WHAT THE EXERCISE ASKS — Convert the text of every item below into one JSON list of strings, with each line as its own string and blank lines omitted. Leave the pictures out of your answer.

RECORD SET —

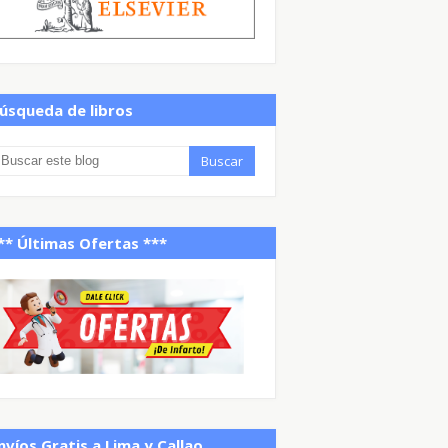
úsqueda de libros
** Últimas Ofertas ***
nvíos Gratis a Lima y Callao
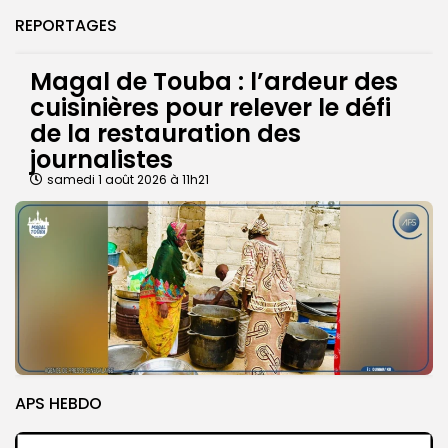
REPORTAGES
Magal de Touba : l’ardeur des
cuisinières pour relever le défi
de la restauration des
journalistes
samedi 1 août 2026 à 11h21
APS HEBDO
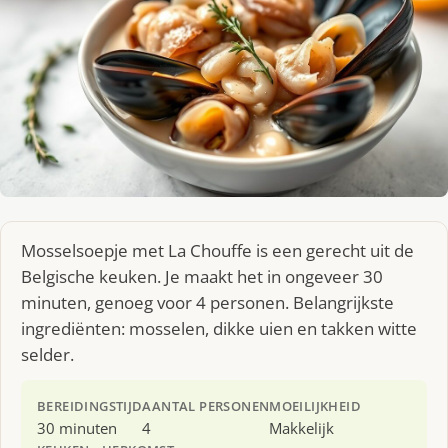
Mosselsoepje met La Chouffe is een gerecht uit de
Belgische keuken. Je maakt het in ongeveer 30
minuten, genoeg voor 4 personen. Belangrijkste
ingrediënten: mosselen, dikke uien en takken witte
selder.
BEREIDINGSTIJD
AANTAL PERSONEN
MOEILIJKHEID
30 minuten
4
Makkelijk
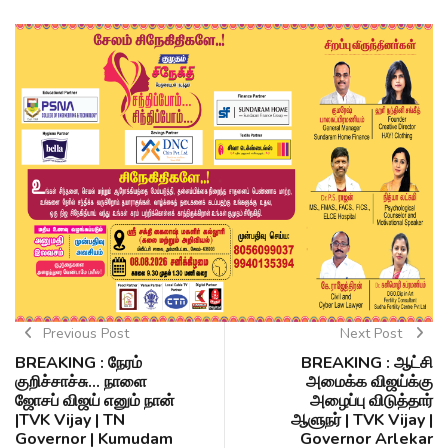
Previous Post
Next Post
BREAKING : நேரம்
BREAKING : ஆட்சி
குறிச்சாச்சு... நாளை
அமைக்க விஜய்க்கு
ஜோசப் விஜய் எனும் நான்
அழைப்பு விடுத்தார்
|TVK Vijay | TN
ஆளுநர் | TVK Vijay |
Governor | Kumudam
Governor Arlekar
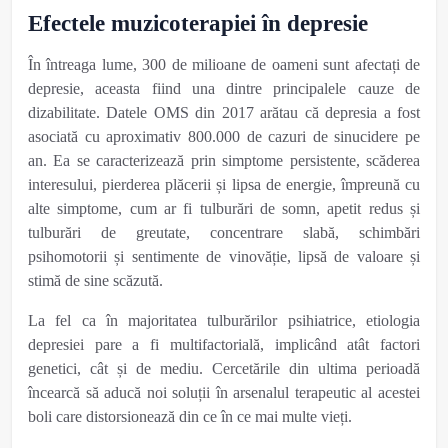
Efectele muzicoterapiei în depresie
În întreaga lume, 300 de milioane de oameni sunt afectați de
depresie,
aceasta fiind una dintre principalele cauze de
dizabilitate
. Datele OMS din 2017 arătau că depresia a fost
asociată cu aproximativ 800.000 de cazuri de sinucidere pe
an.
Ea
se caracterizează prin simptome persistente, scăderea
interesului, pierderea plăcerii și lipsa de energie, împreună cu
alte simptome, cum ar fi tulburări de somn, apetit redus și
tulburări de greutate, concentrare slabă, schimbări
psihomotorii și sentimente de vinovăție, lipsă de valoare și
stimă de sine scăzută.
La fel ca în majoritatea tulburărilor psihiatrice, etiologia
depresiei pare a fi multifactorială, implicând atât factori
genetici, cât și de mediu. Cercetările din ultima perioadă
încearcă să aducă noi soluții în arsenalul terapeutic al acestei
boli care distorsionează din ce în ce mai multe vieți.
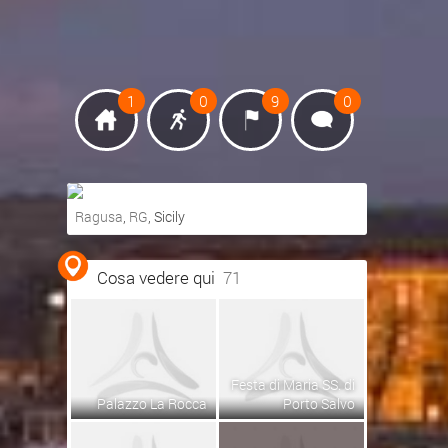
1
0
9
0
Ragusa
,
RG
, Sicily
Ottieni indicazioni stradali
Cosa vedere qui
71
Visualizza mappa
Festa di Maria SS. di
Palazzo La Rocca
Porto Salvo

REPLY —
[
  "úsqueda de libros",
  "** Últimas Ofertas ***",
  "nvíos Gratis a Lima y Callao",
  "REPORTAGES",
  "Magal de Touba : l’ardeur des",
  "cuisinières pour relever le défi",
  "de la restauration des",
  "journalistes",
  "samedi 1 août 2026 à 11h21",
  "APS HEBDO",
  "Mosselsoepje met La Chouffe is een gerecht uit de",
  "Belgische keuken. Je maakt het in ongeveer 30",
  "minuten, genoeg voor 4 personen. Belangrijkste",
  "ingrediënten: mosselen, dikke uien en takken witte",
  "selder.",
  "BEREIDINGSTIJD",
  "AANTAL PERSONEN",
  "MOEILIJKHEID",
  "30 minuten",
  "4",
  "Makkelijk",
  "Previous Post",
  "Next Post",
  "BREAKING : நேரம்",
  "BREAKING : ஆட்சி",
  "குறிச்சாச்சு... நாளை",
  "அமைக்க விஜய்க்கு",
  "ஜோசப் விஜய் எனும் நான்",
  "அழைப்பு விடுத்தார்",
  "|TVK Vijay | TN",
  "ஆளுநர் | TVK Vijay |",
  "Governor | Kumudam",
  "Governor Arlekar",
  "Efectele muzicoterapiei în depresie",
  "În întreaga lume, 300 de milioane de oameni sunt afectați de",
  "depresie,",
  "aceasta fiind una dintre principalele cauze de",
  "dizabilitate",
  ". Datele OMS din 2017 arătau că depresia a fost",
  "asociată cu aproximativ 800.000 de cazuri de sinucidere pe",
  "an.",
  "Ea",
  "se caracterizează prin simptome persistente, scăderea",
  "interesului, pierderea plăcerii și lipsa de energie, împreună cu",
  "alte simptome, cum ar fi tulburări de somn, apetit redus și",
  "tulburări de greutate, concentrare slabă, schimbări",
  "psihomotorii și sentimente de vinovăție, lipsă de valoare și",
  "stimă de sine scăzută.",
  "La fel ca în majoritatea tulburărilor psihiatrice, etiologia",
  "depresiei pare a fi multifactorială, implicând atât factori",
  "genetici, cât și de mediu. Cercetările din ultima perioadă",
  "încearcă să aducă noi soluții în arsenalul terapeutic al acestei",
  "boli care distorsionează din ce în ce mai multe vieți.",
  "1",
  "0",
  "9",
  "0",
  "Ragusa",
  ",",
  "RG",
  ", Sicily",
  "Ottieni indicazioni stradali",
  "Cosa vedere qui",
  "71",
  "Visualizza mappa",
  "Festa di Maria SS. di",
  "Palazzo La Rocca",
  "Porto Salvo"
]